Première partie
La genèse de l’imitation

Comme l’a établi M. P. Guillaume en un livre qui a renouvelé la question, l’imitation ne repose pas sur une technique instinctive ou héréditaire : l’enfant apprend à imiter et cette acquisition soulève, au même titre que les autres, tous les problèmes relatifs à la construction sensori-motrice et mentale. Cette conclusion resterait vraie même si la tendance à imiter comportait une composante transmise par hérédité, car, autre chose est une tendance et autre chose est la technique qui lui permet de se déployer.

Nous irons même plus loin et en viendrons à considérer l’imitation préverbale de l’enfant comme l’une des manifestations de son intelligence. À suivre pas à pas la formation de l’imitation durant les deux premières années, on est frappé, en effet, par l’activité proprement dite qu’elle manifeste : elle n’a rien, durant cette période, d’« automatique » ou d’« involontaire » (dans le sens de non intentionnel) mais témoigne très vite de coordinations intelligentes tant dans l’apprentissage des moyens qu’elle emploie que dans ses buts eux-mêmes. Bien plus, il existe, verrons-nous, une connexion étroite entre les stades de l’imitation et les six stades que nous avons distingués jadis dans le développement de l’intelligence sensori-motrice 6 au point que nous nous servirons de ce même cadre pour décrire les faits dont l’analyse va suivre.

Or, si tel est le cas, on peut d’emblée concevoir l’interprétation que voici. L’intelligence sensori-motrice nous est apparue comme le déploiement d’une activité assimilatrice tendant à incorporer les objets extérieurs à ses schèmes tout en accommodant ceux-ci à ceux-là. Dans la mesure où est recherché un équilibre stable entre l’assimilation et l’accommodation, on peut donc parler d’adaptation proprement intelligente. Mais dans la mesure où les objets extérieurs modifient les schèmes d’action du sujet sans que celui-ci utilise directement ces objets en retour, autrement dit dans la mesure où l’accommodation l’emporte sur l’assimilation, l’activité s’engage dans la direction de l’imitation : celle-ci constituerait ainsi le simple prolongement des mouvements d’accommodation et on comprendrait sa parenté étroite avec l’acte d’intelligence dont elle ne constituerait donc qu’un aspect différencié ou qu’une partie momentanément détachée. Inversement, nous verrons ensuite que quand l’assimilation l’emporte sur l’accommodation, l’activité du sujet s’oriente par cela même dans le sens du jeu, que tous les intermédiaires relient à l’adaptation intelligente et qui constitue de la sorte la réciproque de l’imitation.

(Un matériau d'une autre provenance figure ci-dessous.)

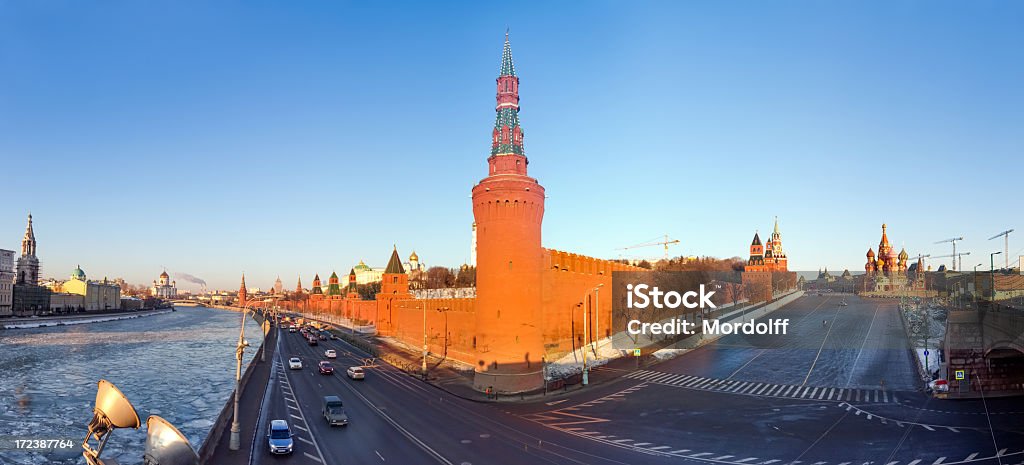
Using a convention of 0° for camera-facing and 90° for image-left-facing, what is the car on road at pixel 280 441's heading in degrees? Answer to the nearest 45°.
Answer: approximately 0°

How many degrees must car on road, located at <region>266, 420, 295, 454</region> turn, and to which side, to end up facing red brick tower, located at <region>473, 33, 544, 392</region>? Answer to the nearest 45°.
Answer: approximately 135° to its left

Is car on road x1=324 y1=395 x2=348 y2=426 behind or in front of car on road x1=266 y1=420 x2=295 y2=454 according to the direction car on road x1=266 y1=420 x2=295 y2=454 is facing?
behind
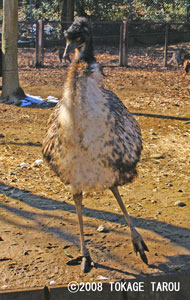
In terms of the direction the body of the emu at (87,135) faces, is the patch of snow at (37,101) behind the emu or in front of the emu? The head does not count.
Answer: behind

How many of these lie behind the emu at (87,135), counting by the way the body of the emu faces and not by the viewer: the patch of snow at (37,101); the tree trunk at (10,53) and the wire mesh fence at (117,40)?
3

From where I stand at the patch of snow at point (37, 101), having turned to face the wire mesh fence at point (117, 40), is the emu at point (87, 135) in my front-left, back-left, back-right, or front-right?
back-right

Enfin, on comprend dès l’abord en quoi le problème de l’imitation introduit à celui de la représentation : dans la mesure où celle-ci constitue une image de l’objet (ce qu’elle est certainement, sans n’être que cela), elle est alors à concevoir comme une sorte d’imitation intériorisée, c’est-à-dire comme un prolongement de l’accommodation. Quant au symbolisme de l’imagination, il n’est aucune difficulté à saisir comment il s’appuie sur celui du jeu. Il est donc nécessaire de suivre pas à pas les progrès de l’imitation, puis ensuite ceux du jeu, pour atteindre au moment venu les mécanismes formateurs de la représentation symbolique.